Upon completion of the transaction, Tufin will become a private company partnered with Turn/River Capital.

"This deal represents an important milestone for Tufin, and as a private company, we will have the opportunity to accelerate our growth through investments in our technology, people, and go-to-market," said Ruvi Kitov, Chairman, CEO, and Co-Founder of Tufin. "The team at Turn/River specializes in helping software companies like Tufin, and with their partnership and expertise I am confident that we will be able to achieve our long-term goals faster."

Spirit Airlines, Inc. (NYSE:SAVE)

After a $3.6 billion all-cash offer came in from another carrier, JetBlue caused shares of Spirit to surge more than 22% soon after the offer broke.

What happens next hinges on how Spirit handles the situation. While the bid from JetBlue was deemed unsolicited, Spirit has committed to meet with its potential buyers and to weigh its options regarding Frontier—as Frontier was in line for a potential merger with Spirit Airlines as recently as February 2022.

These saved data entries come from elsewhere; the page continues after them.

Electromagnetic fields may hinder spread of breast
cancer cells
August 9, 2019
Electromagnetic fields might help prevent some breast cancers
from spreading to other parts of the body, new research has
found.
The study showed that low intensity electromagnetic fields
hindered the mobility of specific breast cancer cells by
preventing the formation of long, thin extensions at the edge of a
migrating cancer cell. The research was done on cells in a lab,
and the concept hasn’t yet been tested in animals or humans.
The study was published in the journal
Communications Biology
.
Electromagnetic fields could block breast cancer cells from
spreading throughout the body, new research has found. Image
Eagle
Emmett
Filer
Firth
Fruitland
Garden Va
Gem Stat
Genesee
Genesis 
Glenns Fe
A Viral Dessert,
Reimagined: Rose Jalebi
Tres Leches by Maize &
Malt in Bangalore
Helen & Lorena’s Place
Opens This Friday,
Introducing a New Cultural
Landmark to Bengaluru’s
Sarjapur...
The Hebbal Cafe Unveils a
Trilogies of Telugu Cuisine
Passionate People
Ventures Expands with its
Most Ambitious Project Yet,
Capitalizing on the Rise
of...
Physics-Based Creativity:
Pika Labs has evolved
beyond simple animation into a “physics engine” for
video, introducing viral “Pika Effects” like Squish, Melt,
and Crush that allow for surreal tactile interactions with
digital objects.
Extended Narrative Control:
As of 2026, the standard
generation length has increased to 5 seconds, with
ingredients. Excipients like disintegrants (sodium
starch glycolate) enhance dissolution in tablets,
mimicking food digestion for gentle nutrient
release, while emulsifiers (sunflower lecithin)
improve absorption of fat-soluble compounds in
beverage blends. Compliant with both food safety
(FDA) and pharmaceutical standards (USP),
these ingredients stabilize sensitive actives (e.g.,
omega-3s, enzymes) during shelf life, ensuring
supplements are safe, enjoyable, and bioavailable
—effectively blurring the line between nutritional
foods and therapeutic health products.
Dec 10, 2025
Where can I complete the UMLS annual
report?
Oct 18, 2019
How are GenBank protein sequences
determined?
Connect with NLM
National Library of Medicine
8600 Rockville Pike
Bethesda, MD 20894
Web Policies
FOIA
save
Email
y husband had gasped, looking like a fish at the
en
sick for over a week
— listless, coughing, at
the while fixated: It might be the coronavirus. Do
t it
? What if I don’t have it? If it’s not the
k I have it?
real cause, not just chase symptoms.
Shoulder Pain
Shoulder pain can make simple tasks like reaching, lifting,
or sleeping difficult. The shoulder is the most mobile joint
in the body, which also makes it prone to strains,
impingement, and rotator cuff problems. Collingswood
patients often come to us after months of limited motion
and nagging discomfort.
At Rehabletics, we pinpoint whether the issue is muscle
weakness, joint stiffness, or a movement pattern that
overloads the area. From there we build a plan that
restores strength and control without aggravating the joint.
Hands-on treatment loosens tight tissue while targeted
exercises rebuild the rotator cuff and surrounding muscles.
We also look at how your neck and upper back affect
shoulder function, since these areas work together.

Spirit intends to engage in discussions with JetBlue with respect to JetBlue’s proposal, in accordance with the terms of the company’s merger agreement with Frontier,” said Spirit in a statement. “Spirit remains bound by the terms of the merger agreement with Frontier, and Spirit's Board has not determined that JetBlue's proposal in fact constitutes a Superior Proposal as defined in the merger agreement with Frontier.”

The value of Frontier’s offer has fluctuated with its stock price, but it was worth about a third less than the JetBlue bid using April 4, 2022 share prices. Combining Spirit and Frontier would be worth an estimated $6.6 billion, while JetBlue's potential merge would be worth $7.3 billion.